§ WORK REQUEST
An exact transcription of all the data is required; the pictures are to be left out.

§ DATA BELOW
- - -

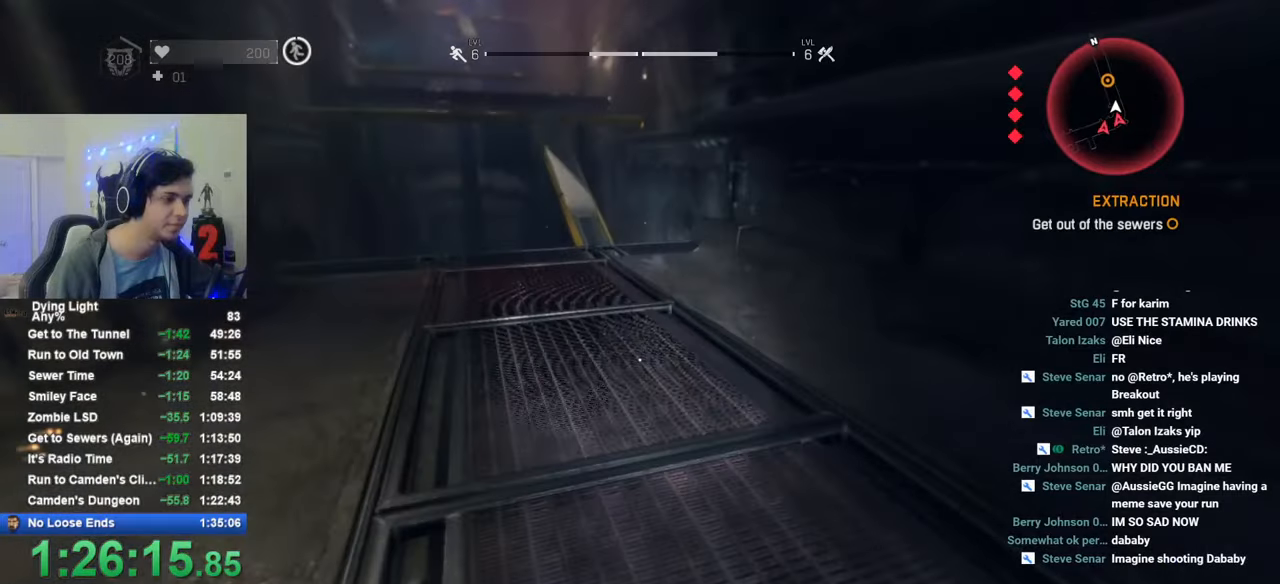
{"keys": ["shift", "w"], "mouse": [], "mouse_move": "still", "events": [[150, "1", "down"], [283, "1", "up"], [333, "e", "down"], [483, "e", "up"]]}
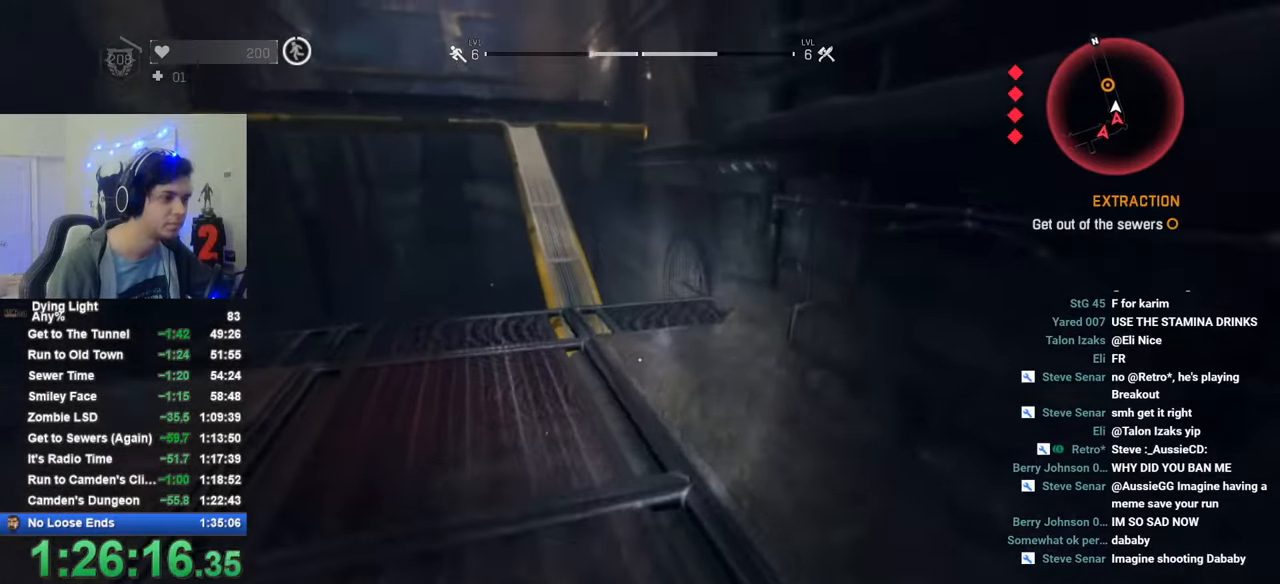
{"keys": ["shift", "w"], "mouse": [], "mouse_move": "still", "events": [[116, "1", "down"], [316, "1", "up"]]}
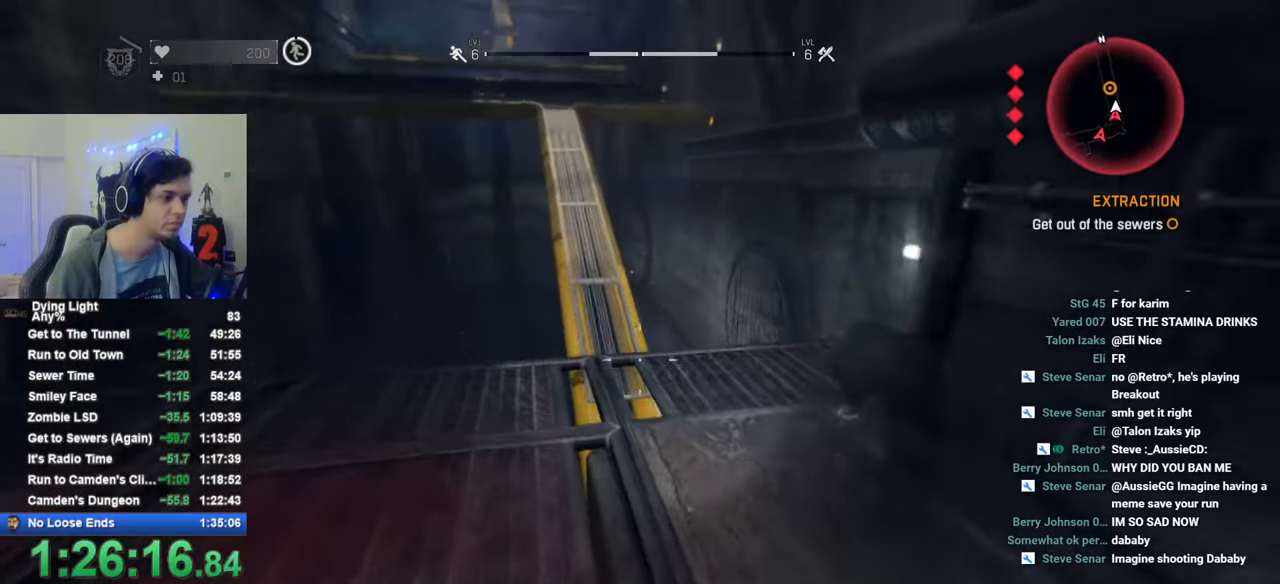
{"keys": ["shift", "w"], "mouse": [], "mouse_move": "still", "events": []}
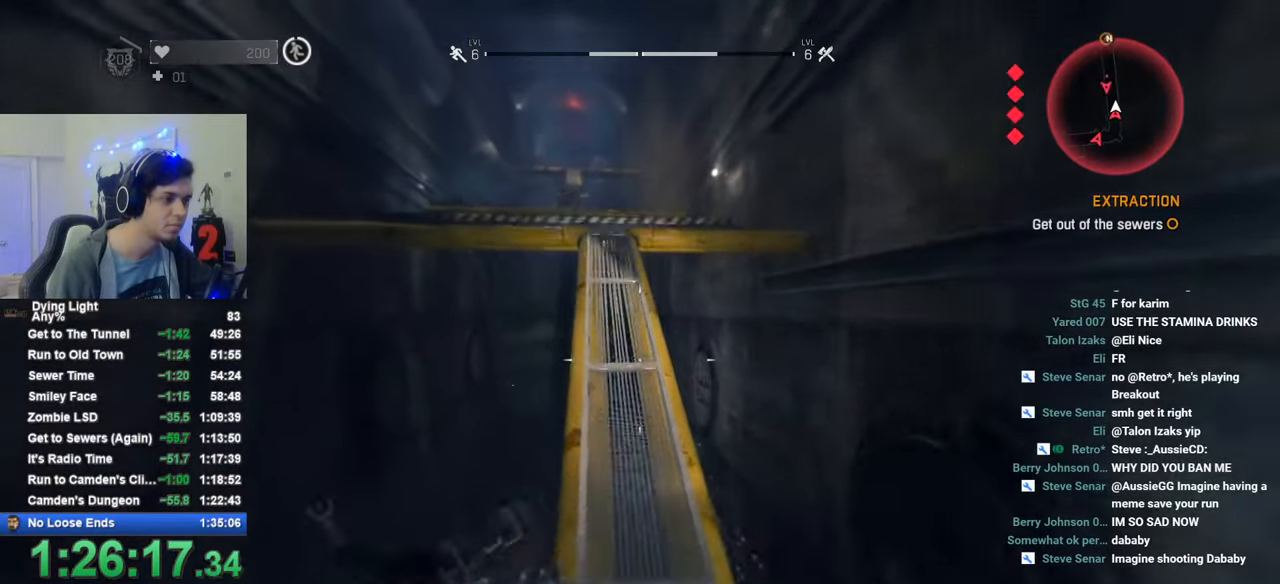
{"keys": ["shift", "w"], "mouse": [], "mouse_move": "still", "events": []}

- - -

§ TASK RESPONSE
{"keys": ["shift", "w"], "mouse": [], "mouse_move": "still", "events": [[150, "1", "down"], [283, "1", "up"], [333, "e", "down"], [483, "e", "up"]]}
{"keys": ["shift", "w"], "mouse": [], "mouse_move": "still", "events": [[116, "1", "down"], [316, "1", "up"]]}
{"keys": ["shift", "w"], "mouse": [], "mouse_move": "still", "events": []}
{"keys": ["shift", "w"], "mouse": [], "mouse_move": "still", "events": []}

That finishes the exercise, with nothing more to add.